Entries shown
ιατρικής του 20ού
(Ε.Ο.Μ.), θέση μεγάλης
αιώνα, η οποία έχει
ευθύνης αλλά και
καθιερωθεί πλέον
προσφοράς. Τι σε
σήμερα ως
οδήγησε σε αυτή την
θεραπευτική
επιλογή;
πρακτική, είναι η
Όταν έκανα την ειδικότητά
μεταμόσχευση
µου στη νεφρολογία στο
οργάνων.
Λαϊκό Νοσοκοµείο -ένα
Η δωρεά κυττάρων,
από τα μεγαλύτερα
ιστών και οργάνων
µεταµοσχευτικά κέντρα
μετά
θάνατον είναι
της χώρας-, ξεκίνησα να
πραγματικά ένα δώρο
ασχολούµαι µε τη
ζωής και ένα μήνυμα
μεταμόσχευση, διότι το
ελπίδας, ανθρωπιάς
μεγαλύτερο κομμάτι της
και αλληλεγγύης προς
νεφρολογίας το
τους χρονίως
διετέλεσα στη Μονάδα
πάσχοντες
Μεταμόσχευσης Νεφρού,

The task
The entries above must be output exactly, with every line preserved.

Output of the exercise
ιατρικής του 20ού
(Ε.Ο.Μ.), θέση μεγάλης
αιώνα, η οποία έχει
ευθύνης αλλά και
καθιερωθεί πλέον
προσφοράς. Τι σε
σήμερα ως
οδήγησε σε αυτή την
θεραπευτική
επιλογή;
πρακτική, είναι η
Όταν έκανα την ειδικότητά
μεταμόσχευση
µου στη νεφρολογία στο
οργάνων.
Λαϊκό Νοσοκοµείο -ένα
Η δωρεά κυττάρων,
από τα μεγαλύτερα
ιστών και οργάνων
µεταµοσχευτικά κέντρα
μετά
θάνατον είναι
της χώρας-, ξεκίνησα να
πραγματικά ένα δώρο
ασχολούµαι µε τη
ζωής και ένα μήνυμα
μεταμόσχευση, διότι το
ελπίδας, ανθρωπιάς
μεγαλύτερο κομμάτι της
και αλληλεγγύης προς
νεφρολογίας το
τους χρονίως
διετέλεσα στη Μονάδα
πάσχοντες
Μεταμόσχευσης Νεφρού,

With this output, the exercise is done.